Thai jungle seen as breeding ground for Indochinese tigers

In this 2016 photo released by Thailand's Department of National Parks, Wildlife and Plant Conservation/Freeland, a curious male tiger walks in the jungle in eastern Thailand. Thailand's Department of National Parks, Wildlife and Plant Conservation, Freeland, an organization fighting human and animal trafficking, and Panthera, a wild cat conservation organization, announced Tuesday, March 28, 2017 that their investigations had photographic evidence of new tiger cubs in eastern Thailand's jungle, signaling the existence of the world's second breeding population of endangered Indochinese tigers. (Thailand's Department of National Parks, Wildlife and Plant Conservation/Freeland via AP)
In this 2016 photo released by Thailand's Department of National Parks, Wildlife and Plant Conservation/Freeland, two tiger cubs investigate a rock along a forest trail as their mother walks past in the jungle in eastern Thailand. Thailand's Department of National Parks, Wildlife and Plant Conservation, Freeland, an organization fighting human and animal trafficking, and Panthera, a wild cat conservation organization, announced Tuesday, March 28, 2017 that their investigations had photographic evidence of new tiger cubs in eastern Thailand's jungle, signaling the existence of the world's second breeding population of endangered Indochinese tigers. (Thailand's Department of National Parks, Wildlife and Plant Conservation/Freeland via AP)
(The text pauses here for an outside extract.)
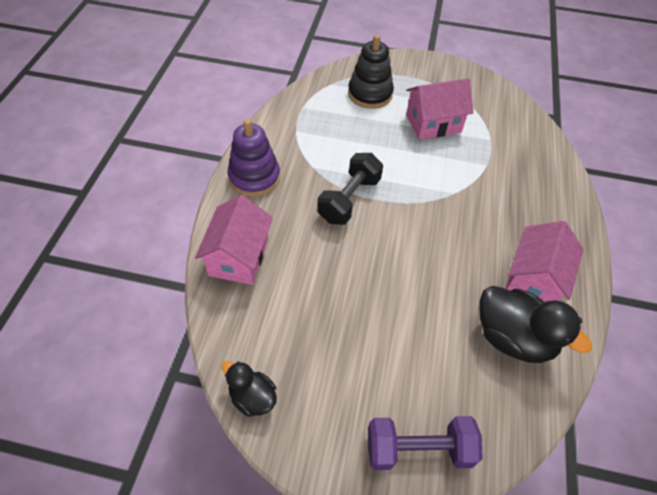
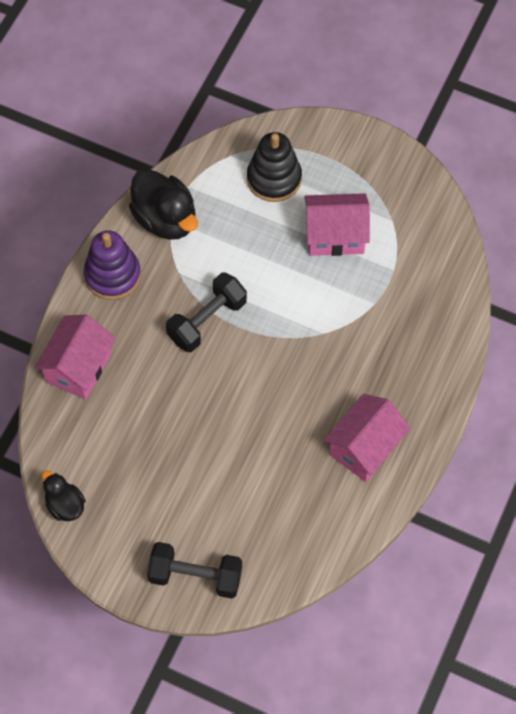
camera: 15 degrees right, 10 degrees up
(418, 449) = (195, 576): purple dumbbell -> black dumbbell
(513, 338) = (318, 500): black duck -> black duck (165, 219)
BANGKOK — Conservationists say they have evidence that the critically endangered Indochinese tiger is breeding in a Thai jungle, giving hope for the survival of an animal whose total population may be less than 300.

Thailand's Department of National Parks, Wildlife and Plant Conservation along with two private organizations announced Tuesday they have photographic evidence of new tiger cubs in eastern Thailand, supporting a scientific survey that confirmed the existence of the world's second breeding population of the tigers. The other breeding ground is in the Huai Kha Khaeng Wildlife Sanctuary in western Thailand.

The Thai agency, along with Freeland, an organization fighting human and animal trafficking, and Panthera, a wild cat conservation group, said only 221 Indochinese tigers are estimated to remain in two Asian countries, Thailand and Myanmar.

It is feared that tigers, which once ranged across much of Asia, are now all but extinct in southern China, Cambodia, Laos, Vietnam and much of Myanmar, the groups said in a joint statement. Indochinese tigers are smaller than the better-known Bengal and Siberian tigers.

"Poaching for the illegal wildlife trade stands as the gravest threat to the survival of the tiger, whose numbers in the wild have dwindled from 100,000 a century ago to 3,900 today," it said.

The statement noted the tigers' "remarkable resilience given wildlife poaching and illegal rosewood logging" in the eastern jungle.

"The Thai forestry department proved that with protection you can not only bring tigers back, but now the western forest complex, specifically Huai Kha Khaeng, is a global model of tiger conservation," Alan Rabinowitz, chief executive officer of Panthera said in a video call from New York. "It is one of the best protected and best tiger areas left in the world. Thailand has shown that you can protect tigers and bring them back. They can do this now in the eastern forest complex as they've done in the western forest complex."